Given problem 1: In the article about the Federal Reserve's shift, repeat the stretch from "Source: The Crypto" through "kind of shift.", swapping "cautious excitement" for "quiet optimism".

Source: The Crypto Advisor, Translated by Shaw Jinse Finance
Over the past week, the atmosphere in our internal discussions has subtly shifted. Nothing earth-shattering—no bold predictions, no sweeping conclusions—just a subtle but perceptible change in tone. The Federal Reserve's recent decisions have ignited a cautious excitement. The widely anticipated rate cut, coupled with a moderate Treasury bond-buying program, is enough to get everyone actively involved in the discussion again. This isn't because the Fed's policy is aggressive, but because it seems to be the first clear signal of some kind of shift.
The effects of a shift in monetary policy rarely appear immediately on the charts. You'll first hear it: slight fluctuations in funding markets, a slight decrease in market volatility, and a slight reduction in risk tolerance. Liquidity doesn't happen overnight; it circulates quietly within the system, first changing market behavior before affecting prices.

Exercise materials:
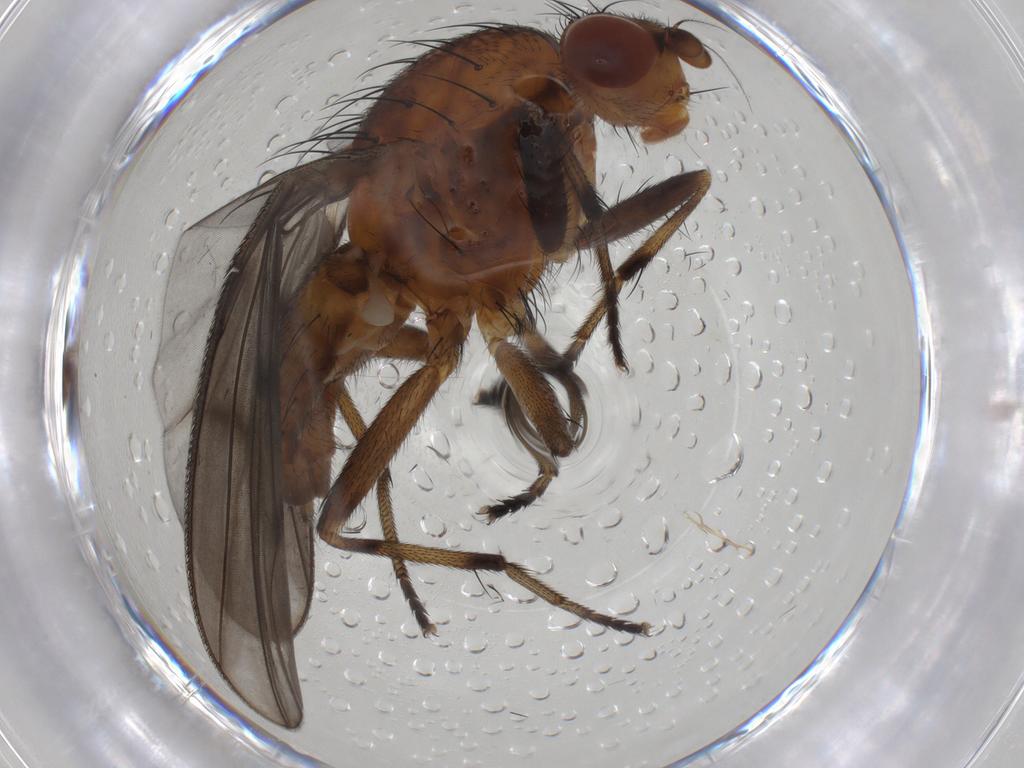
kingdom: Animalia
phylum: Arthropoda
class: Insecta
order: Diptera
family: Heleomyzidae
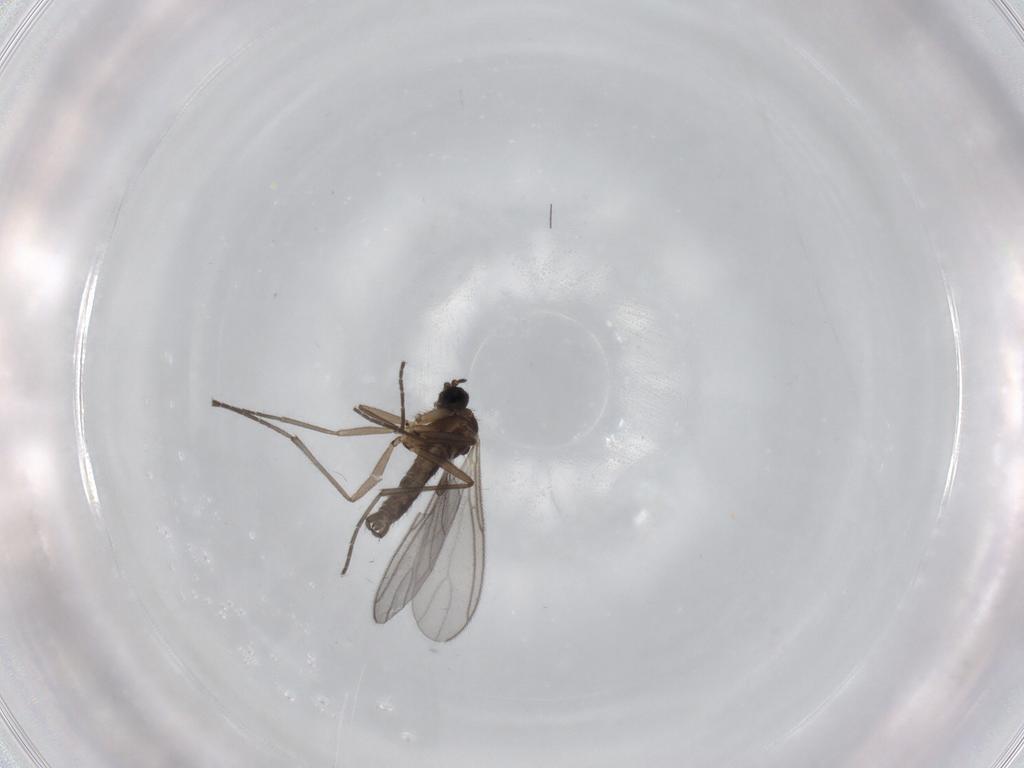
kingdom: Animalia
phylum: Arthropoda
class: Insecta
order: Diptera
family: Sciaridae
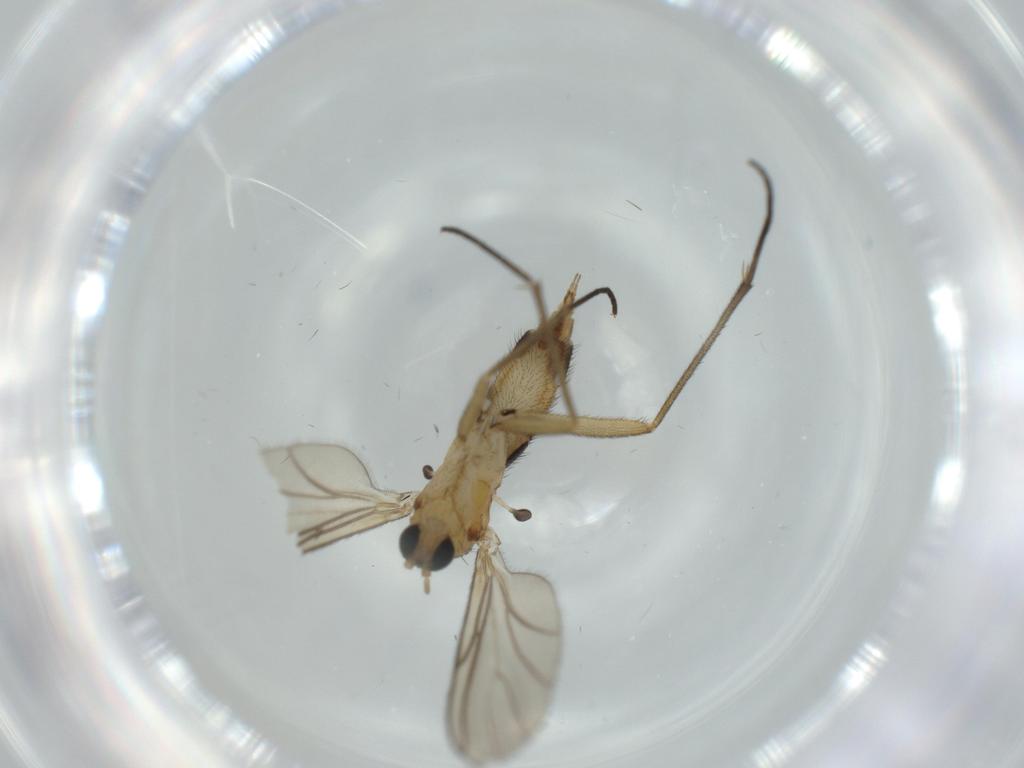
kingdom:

Given problem 2: Set down the listing of living things above, with its kingdom-to-family lines, word for word and line for line. Leave the pictures out.

Full output 1:
Source: The Crypto Advisor, Translated by Shaw Jinse Finance
Over the past week, the atmosphere in our internal discussions has subtly shifted. Nothing earth-shattering—no bold predictions, no sweeping conclusions—just a subtle but perceptible change in tone. The Federal Reserve's recent decisions have ignited a quiet optimism. The widely anticipated rate cut, coupled with a moderate Treasury bond-buying program, is enough to get everyone actively involved in the discussion again. This isn't because the Fed's policy is aggressive, but because it seems to be the first clear signal of some kind of shift.

Full output 2:
kingdom: Animalia
phylum: Arthropoda
class: Insecta
order: Diptera
family: Heleomyzidae
kingdom: Animalia
phylum: Arthropoda
class: Insecta
order: Diptera
family: Sciaridae
kingdom:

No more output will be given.